Currently in Redmond I am promoting a bond measure to get a new pool/recreation center built.  The Redmond pool (aka Cascade Swim Center) was built in 1979 for a population of 6,500.  Today the district serves a population of more than 45,000 and is still growing.  The old pool is small and crowded, and kept at a sweltering 84 degrees.  The Redmond community severely lacks healthy lifestyle choices, as there are no indoor facilities for citizens in the winter.

The bond measure proposes to keep Cascade Swim Center, and build a brand new recreational community center, with a walking track, indoor gym, and a 25 meter pool with 8 lanes.  The indoor gym would provide opportunities for basketball, volleyball, and pickleball to name a few.  A similar measure was unsuccessful in 2019, but we are very optimistic that it will be successful in November 2022.  We are better organized this time around, and several members of the City Council are in favor of the project.  Our goal is to have both political parties endorse this bond.  One of the things I have really appreciated about living in a small town is just how involved you can be and how you can make a difference if you are willing to put in the work.

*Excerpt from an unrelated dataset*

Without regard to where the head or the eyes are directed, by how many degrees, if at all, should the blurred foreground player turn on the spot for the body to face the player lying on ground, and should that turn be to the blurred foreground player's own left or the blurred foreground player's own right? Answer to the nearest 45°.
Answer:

I have to say that my love for swimming has continued to grow my whole life.  Since college I have been mature enough to actually work on and understand technique much better, and I have invented a few drills that I give to our small group of Masters that I coach in Redmond.  In Redmond I have been lucky to find a great community, including ultra long distance hounds Mike Carew and Mary Sweat, not to mention local legends Kevin Palmer, Darren Kling, and Jefferey Anspach.  In Bend I have found a group of pro triathletes and uber talented swimmers that I swim with on Saturdays.  Occasionally I make an appearance in Bend to swim with COMA and Coach Bob Bruce.  Bob Bruce is passionate and organized like nobody I’ve ever been around in swimming.  I also play a ton of pickleball.  I use my swimming as a physical and mental meditation, whereas pickleball is all about having fun and being social.  It sure is weird how having your head in the water all the time makes socializing difficult.  And last but not least, my lifetime swimming goals are to swim my age in the 100 yard free (I figure I’m about 14 years away), and to one day finally beat Jamie Proffitt in the 1500 at Elk Lake.